# Exercise directions
Repeat the text of every item below word for word, leaving out the picture markers.

# Dataset
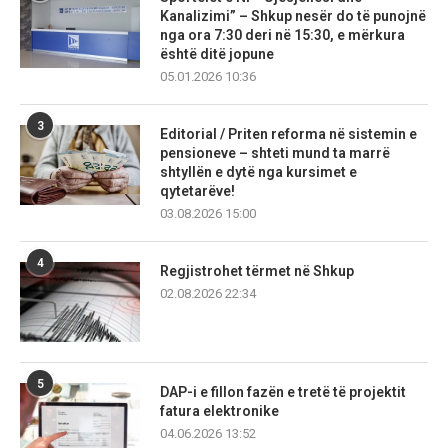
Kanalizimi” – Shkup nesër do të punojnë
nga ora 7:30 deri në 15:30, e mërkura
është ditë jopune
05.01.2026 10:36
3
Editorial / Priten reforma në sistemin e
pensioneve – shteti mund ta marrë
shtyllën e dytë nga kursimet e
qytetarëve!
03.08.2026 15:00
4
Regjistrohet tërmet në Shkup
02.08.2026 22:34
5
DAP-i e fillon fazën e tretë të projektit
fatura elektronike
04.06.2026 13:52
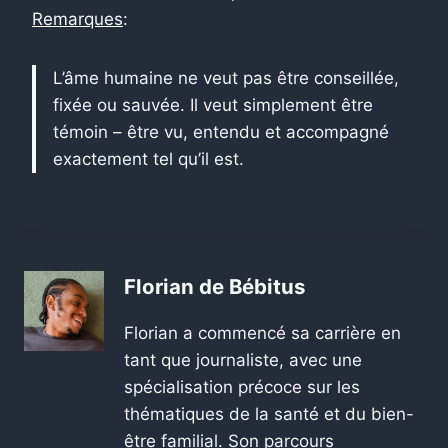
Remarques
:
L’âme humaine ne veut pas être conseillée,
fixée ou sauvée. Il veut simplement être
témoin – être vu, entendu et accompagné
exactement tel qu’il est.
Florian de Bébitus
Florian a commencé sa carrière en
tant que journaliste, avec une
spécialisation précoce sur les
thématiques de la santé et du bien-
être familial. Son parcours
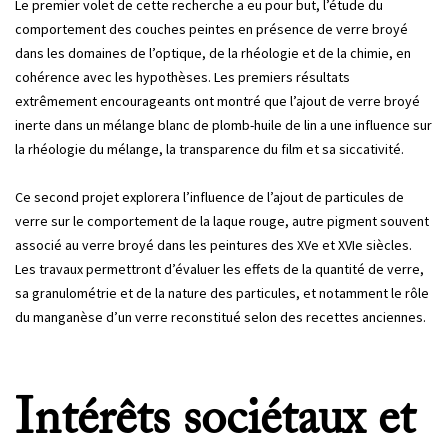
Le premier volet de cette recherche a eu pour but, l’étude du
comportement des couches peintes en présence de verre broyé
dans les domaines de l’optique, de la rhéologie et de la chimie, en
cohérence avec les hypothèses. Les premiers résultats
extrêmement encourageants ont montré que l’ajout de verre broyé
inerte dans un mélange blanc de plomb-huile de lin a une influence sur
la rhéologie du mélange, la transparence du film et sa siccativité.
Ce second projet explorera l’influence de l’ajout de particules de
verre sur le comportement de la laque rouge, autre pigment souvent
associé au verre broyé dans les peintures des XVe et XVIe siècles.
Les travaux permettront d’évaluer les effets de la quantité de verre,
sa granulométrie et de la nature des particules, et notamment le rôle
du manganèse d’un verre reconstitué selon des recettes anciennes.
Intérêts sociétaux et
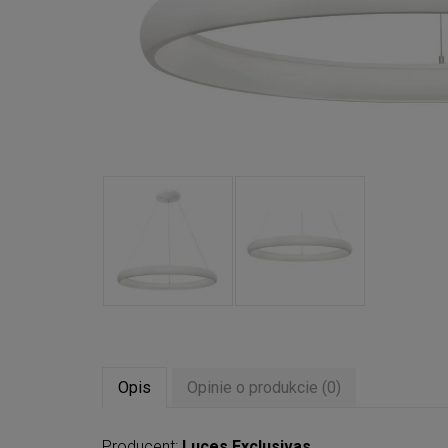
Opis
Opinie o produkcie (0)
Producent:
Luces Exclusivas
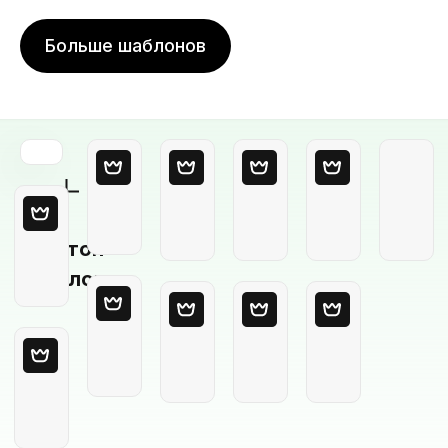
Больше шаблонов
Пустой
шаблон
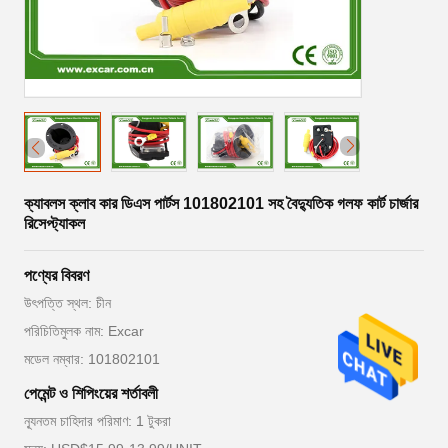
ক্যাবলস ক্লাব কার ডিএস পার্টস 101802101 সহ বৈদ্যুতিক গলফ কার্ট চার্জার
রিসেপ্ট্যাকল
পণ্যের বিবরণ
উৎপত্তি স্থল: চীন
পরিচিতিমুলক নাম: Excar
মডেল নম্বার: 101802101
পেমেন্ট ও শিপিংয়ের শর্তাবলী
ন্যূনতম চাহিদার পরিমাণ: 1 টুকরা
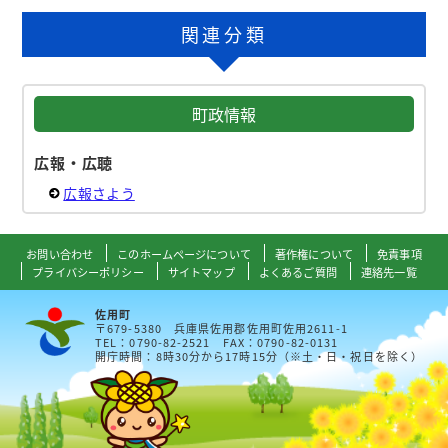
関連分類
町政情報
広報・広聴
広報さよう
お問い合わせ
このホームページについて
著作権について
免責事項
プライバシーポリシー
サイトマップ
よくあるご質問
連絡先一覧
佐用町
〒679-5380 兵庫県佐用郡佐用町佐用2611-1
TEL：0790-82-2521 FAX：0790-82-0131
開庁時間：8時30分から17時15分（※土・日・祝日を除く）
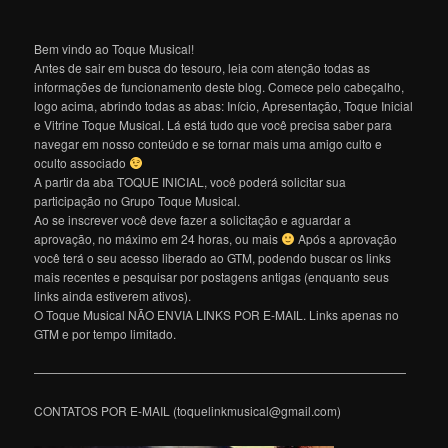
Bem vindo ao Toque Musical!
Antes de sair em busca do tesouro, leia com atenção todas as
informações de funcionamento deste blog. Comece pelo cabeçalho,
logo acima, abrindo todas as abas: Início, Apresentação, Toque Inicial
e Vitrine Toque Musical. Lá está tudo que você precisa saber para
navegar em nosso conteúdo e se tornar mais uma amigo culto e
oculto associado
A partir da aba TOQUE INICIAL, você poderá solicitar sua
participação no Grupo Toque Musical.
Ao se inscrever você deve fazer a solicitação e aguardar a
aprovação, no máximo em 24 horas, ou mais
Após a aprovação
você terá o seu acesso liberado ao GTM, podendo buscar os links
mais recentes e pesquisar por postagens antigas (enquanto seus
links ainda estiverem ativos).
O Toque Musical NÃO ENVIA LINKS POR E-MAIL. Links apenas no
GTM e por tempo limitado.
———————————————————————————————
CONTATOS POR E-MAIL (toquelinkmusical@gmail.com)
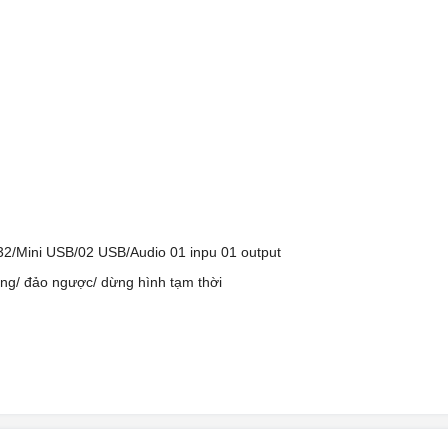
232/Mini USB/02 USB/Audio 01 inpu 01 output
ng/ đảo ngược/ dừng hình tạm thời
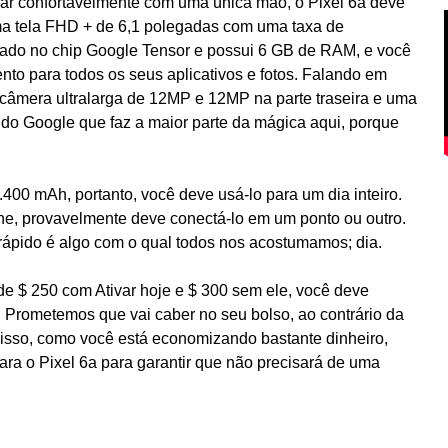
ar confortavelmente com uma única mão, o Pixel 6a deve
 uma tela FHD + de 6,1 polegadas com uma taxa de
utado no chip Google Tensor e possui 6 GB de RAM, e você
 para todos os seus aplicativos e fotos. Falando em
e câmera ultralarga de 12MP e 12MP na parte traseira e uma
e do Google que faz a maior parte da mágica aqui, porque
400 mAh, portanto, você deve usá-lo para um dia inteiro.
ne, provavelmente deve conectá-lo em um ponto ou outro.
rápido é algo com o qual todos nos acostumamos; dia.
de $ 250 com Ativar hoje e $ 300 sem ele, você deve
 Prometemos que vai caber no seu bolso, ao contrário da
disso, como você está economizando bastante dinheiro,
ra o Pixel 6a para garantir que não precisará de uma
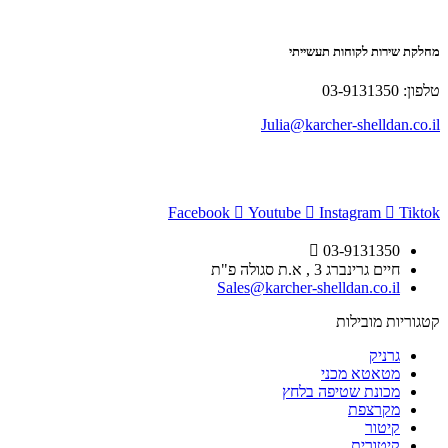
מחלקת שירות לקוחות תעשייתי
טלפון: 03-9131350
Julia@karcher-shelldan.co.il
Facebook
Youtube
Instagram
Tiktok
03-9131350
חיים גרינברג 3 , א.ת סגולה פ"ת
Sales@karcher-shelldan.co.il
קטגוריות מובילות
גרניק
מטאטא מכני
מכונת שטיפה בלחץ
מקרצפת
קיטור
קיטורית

# Reply to the task
Kanalizimi” – Shkup nesër do të punojnë
nga ora 7:30 deri në 15:30, e mërkura
është ditë jopune
05.01.2026 10:36
3
Editorial / Priten reforma në sistemin e
pensioneve – shteti mund ta marrë
shtyllën e dytë nga kursimet e
qytetarëve!
03.08.2026 15:00
4
Regjistrohet tërmet në Shkup
02.08.2026 22:34
5
DAP-i e fillon fazën e tretë të projektit
fatura elektronike
04.06.2026 13:52
Remarques
:
L’âme humaine ne veut pas être conseillée,
fixée ou sauvée. Il veut simplement être
témoin – être vu, entendu et accompagné
exactement tel qu’il est.
Florian de Bébitus
Florian a commencé sa carrière en
tant que journaliste, avec une
spécialisation précoce sur les
thématiques de la santé et du bien-
être familial. Son parcours
Le premier volet de cette recherche a eu pour but, l’étude du
comportement des couches peintes en présence de verre broyé
dans les domaines de l’optique, de la rhéologie et de la chimie, en
cohérence avec les hypothèses. Les premiers résultats
extrêmement encourageants ont montré que l’ajout de verre broyé
inerte dans un mélange blanc de plomb-huile de lin a une influence sur
la rhéologie du mélange, la transparence du film et sa siccativité.
Ce second projet explorera l’influence de l’ajout de particules de
verre sur le comportement de la laque rouge, autre pigment souvent
associé au verre broyé dans les peintures des XVe et XVIe siècles.
Les travaux permettront d’évaluer les effets de la quantité de verre,
sa granulométrie et de la nature des particules, et notamment le rôle
du manganèse d’un verre reconstitué selon des recettes anciennes.
Intérêts sociétaux et
Opis
Opinie o produkcie (0)
Producent:
Luces Exclusivas
Больше шаблонов
Пустой
шаблон
ক্যাবলস ক্লাব কার ডিএস পার্টস 101802101 সহ বৈদ্যুতিক গলফ কার্ট চার্জার
রিসেপ্ট্যাকল
পণ্যের বিবরণ
উৎপত্তি স্থল: চীন
পরিচিতিমুলক নাম: Excar
মডেল নম্বার: 101802101
পেমেন্ট ও শিপিংয়ের শর্তাবলী
ন্যূনতম চাহিদার পরিমাণ: 1 টুকরা
関連分類
町政情報
広報・広聴
広報さよう
お問い合わせ
このホームページについて
著作権について
免責事項
プライバシーポリシー
サイトマップ
よくあるご質問
連絡先一覧
佐用町
〒679-5380 兵庫県佐用郡佐用町佐用2611-1
TEL：0790-82-2521 FAX：0790-82-0131
開庁時間：8時30分から17時15分（※土・日・祝日を除く）
Bem vindo ao Toque Musical!
Antes de sair em busca do tesouro, leia com atenção todas as
informações de funcionamento deste blog. Comece pelo cabeçalho,
logo acima, abrindo todas as abas: Início, Apresentação, Toque Inicial
e Vitrine Toque Musical. Lá está tudo que você precisa saber para
navegar em nosso conteúdo e se tornar mais uma amigo culto e
oculto associado
A partir da aba TOQUE INICIAL, você poderá solicitar sua
participação no Grupo Toque Musical.
Ao se inscrever você deve fazer a solicitação e aguardar a
aprovação, no máximo em 24 horas, ou mais
Após a aprovação
você terá o seu acesso liberado ao GTM, podendo buscar os links
mais recentes e pesquisar por postagens antigas (enquanto seus
links ainda estiverem ativos).
O Toque Musical NÃO ENVIA LINKS POR E-MAIL. Links apenas no
GTM e por tempo limitado.
———————————————————————————————
CONTATOS POR E-MAIL (toquelinkmusical@gmail.com)
232/Mini USB/02 USB/Audio 01 inpu 01 output
ng/ đảo ngược/ dừng hình tạm thời
ar confortavelmente com uma única mão, o Pixel 6a deve
 uma tela FHD + de 6,1 polegadas com uma taxa de
utado no chip Google Tensor e possui 6 GB de RAM, e você
 para todos os seus aplicativos e fotos. Falando em
e câmera ultralarga de 12MP e 12MP na parte traseira e uma
e do Google que faz a maior parte da mágica aqui, porque
400 mAh, portanto, você deve usá-lo para um dia inteiro.
ne, provavelmente deve conectá-lo em um ponto ou outro.
rápido é algo com o qual todos nos acostumamos; dia.
de $ 250 com Ativar hoje e $ 300 sem ele, você deve
 Prometemos que vai caber no seu bolso, ao contrário da
disso, como você está economizando bastante dinheiro,
ra o Pixel 6a para garantir que não precisará de uma
מחלקת שירות לקוחות תעשייתי
טלפון: 03-9131350
Julia@karcher-shelldan.co.il
Facebook
Youtube
Instagram
Tiktok
03-9131350
חיים גרינברג 3 , א.ת סגולה פ"ת
Sales@karcher-shelldan.co.il
קטגוריות מובילות
גרניק
מטאטא מכני
מכונת שטיפה בלחץ
מקרצפת
קיטור
קיטורית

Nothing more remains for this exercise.